A reportagem é um exemplo típico de uma tentativa de "adoçar" um episódio que ia acabando a tiro. "O caldo acabou por ser entornado pouco mais de uma hora depois. Uma família cigana, não convidada para o evento, apareceu na praça para pedir satisfações e limpar a honra de tal desfeita. E nestas coisas, como também deve mandar a tradição, a honra foi mesmo lavada, sem navalhadas ou tiros de pistola, mas com muita estalada à mistura." escreveu o Público
"A polícia foi chamada a intervir, mas nada teve de fazer. A comunidade cigana já resolvera a questão entre si, com muitos murros e sopapos à mistura e dava a festa por encerrada, ordenando a retirada.
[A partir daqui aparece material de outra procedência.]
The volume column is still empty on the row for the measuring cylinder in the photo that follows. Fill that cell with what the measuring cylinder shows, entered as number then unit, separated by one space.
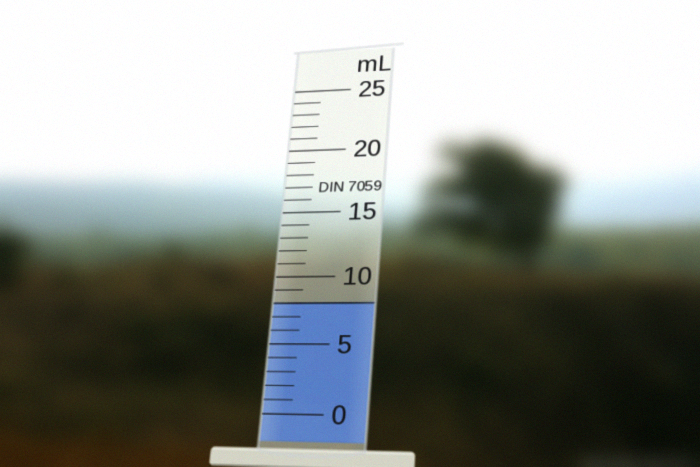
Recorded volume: 8 mL
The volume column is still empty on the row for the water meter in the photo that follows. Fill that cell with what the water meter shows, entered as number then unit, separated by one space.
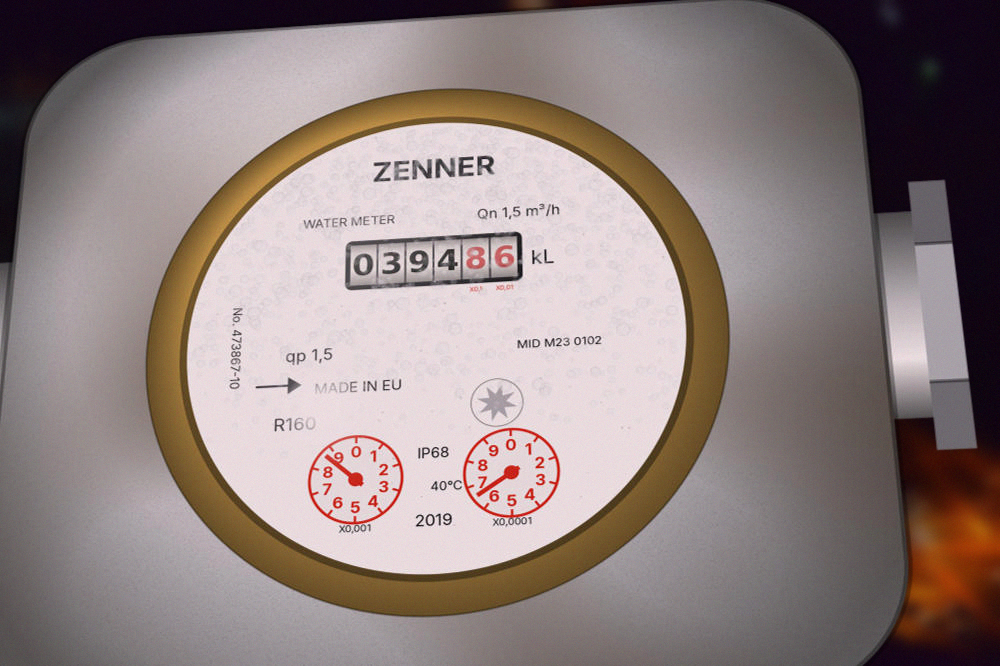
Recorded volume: 394.8686 kL
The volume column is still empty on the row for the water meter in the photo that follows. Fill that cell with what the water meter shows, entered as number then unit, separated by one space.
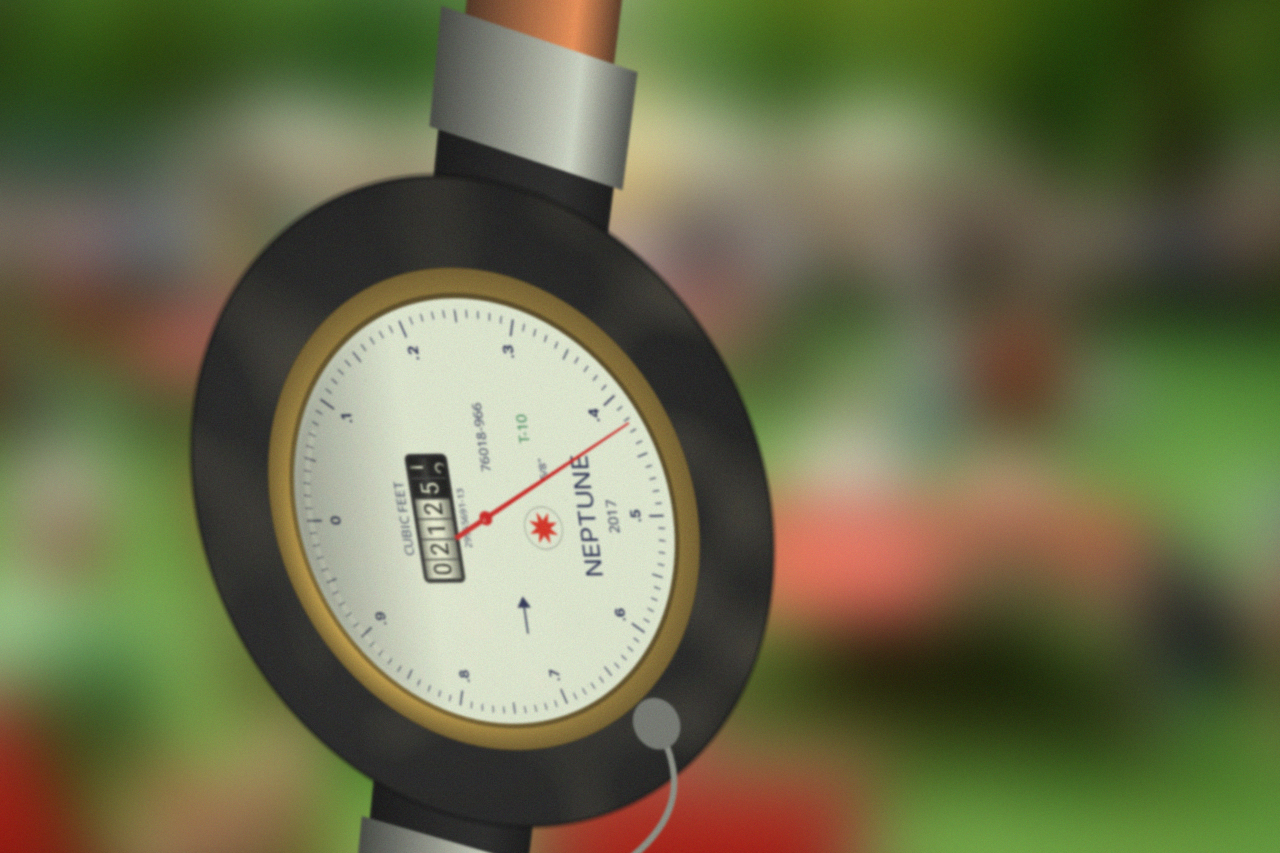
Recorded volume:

Os curiosos que tinham acorrido para ver a festa, esses já haviam retirado em debandada, sem mal maior, pois bastaram as ladaínhas de pragas cantadas pelas ciganas durante a refrega para os pôr em fuga apressada. E, mesmo antes da meia noite, a Praça de Comércio já era um lugar vazio, com cacos de garrafas espalhados aos quilos pelo terreiro e algumas cadeiras partidas, para lembrar que não se convida um cigano e se fica impune."
Espero que episódios como este façam parte do material didáctico a incluir na História dos Ciganos, que este ano vai ser integrada nas chamadas Aprendizagens Essenciais Escolares. Os professores envolvidos neste projecto planeiam, no final do ano lectivo, "umas jornadas de balanço do trabalho desenvolvido. O plano é publicar um livro sobre história e literatura oral cigana, criar um Museu Virtual, construído com comunidades ciganas, fazer uma grande festa de lançamento". Desejo-lhes mais sorte, nessa festa, do que aquela que tiveram as famílias convidadas para o jantar-casamento promovido pelo presidente da Câmara de Lisboa, João Soares, em 1999.